── ARTICLE ──

The problem is, to win at a status game, you have to put somebody else down. That’s why you should avoid status games in your life—they make you into an angry, combative person. You’re always fighting to put other people down, to put yourself and the people you like up.
It’s a zero-sum game instead of a positive-sum game. [78]
What is the most important thing to do for younger people starting out? Spend more time making the big decisions. There are basically three really big decisions you make in your early life: where you live, who you’re with, and what you do.
Humans evolved as hunters and gatherers where we all worked for ourselves. It’s only at the beginning of agriculture we became more hierarchical. The Industrial Revolution and factories made us extremely hierarchical because one individual couldn’t necessarily own or build a factory,
There are almost 7 billion people on this planet. Someday, I hope, there will be almost 7 billion companies.
What is your definition of retirement? Retirement is when you stop sacrificing today for an imaginary tomorrow. When today is complete, in and of itself, you’re retired. How do you get there? Well, one way is to have so much money saved that your passive income (without you lifting a finger) covers your burn rate. A second is you just drive your burn rate down to zero—you become a monk.

───

_SET TASK 1_: Can you transcribe the passage on status games and retirement, everything from "The problem is, to" down to "you like up."?
_SET TASK 2_: Can you pick up the passage on status games and retirement after its last sentence and keep it going?

── PROVIDED MATERIAL ──

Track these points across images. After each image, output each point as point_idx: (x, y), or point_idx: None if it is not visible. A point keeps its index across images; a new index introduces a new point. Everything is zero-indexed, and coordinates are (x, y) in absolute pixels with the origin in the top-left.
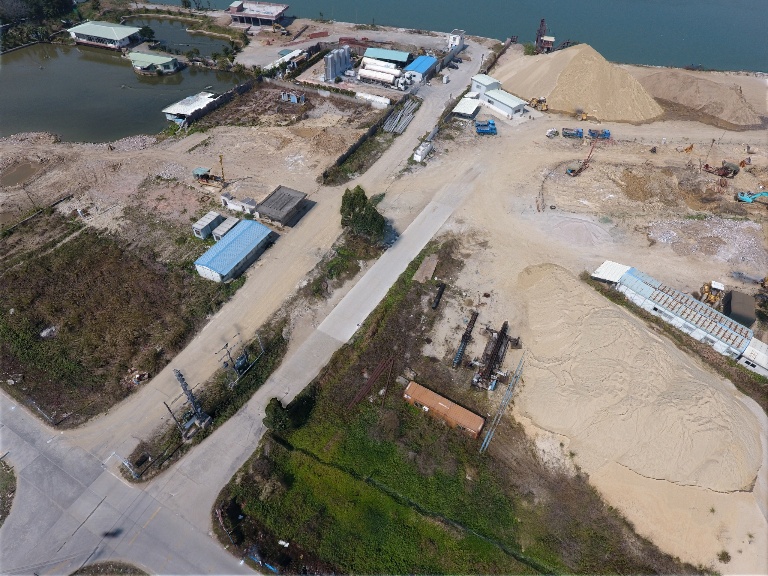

───

_REPLY 1_:
The problem is, to win at a status game, you have to put somebody else down. That’s why you should avoid status games in your life—they make you into an angry, combative person. You’re always fighting to put other people down, to put yourself and the people you like up.

_REPLY 2_:
Whether in commerce, science, or politics—history remembers the artists.
Art is creativity. Art is anything done for its own sake.
I can create a new business within three months: raise the money, assemble a team, and launch it. It’s fun for me. It’s really cool to see what can I put together. It makes money almost as a side effect. Creating businesses is the game I became good at. It’s just my motivation has shifted from being goal-oriented to being artistic. Ironically, I think I’m much better at it now. [74]
It looks like work to others, but it feels like play to me. And that’s how I know no one can compete with me on it. Because I’m just playing, for sixteen hours a day. If others want to compete with me, they’re going to work, and they’re going to lose because they’re not going to do it for sixteen hours a day, seven days a week. [77]
Money is not the root of all evil; there’s nothing evil about it. But the lust for money is bad. The lust for money is not bad in a social sense. It’s not bad in the sense of “you’re a bad person for lusting for money.” It’s bad for you. Lusting for money is bad for us because it is a bottomless pit. It will always occupy your mind. If you love money, and you make it, there’s never enough. There is never enough because the desire is turned on and doesn’t turn off at some number. It’s a fallacy to think it turns off at some number.
The punishment for the love of money is delivered at the same time as the money. As you make money, you just want even more, and you become paranoid and fearful of losing what you do have. There’s no free lunch.
You make money to solve your money and material problems. I think the best way to stay away from this constant love of money is to not upgrade your lifestyle as you make money. It’s very easy...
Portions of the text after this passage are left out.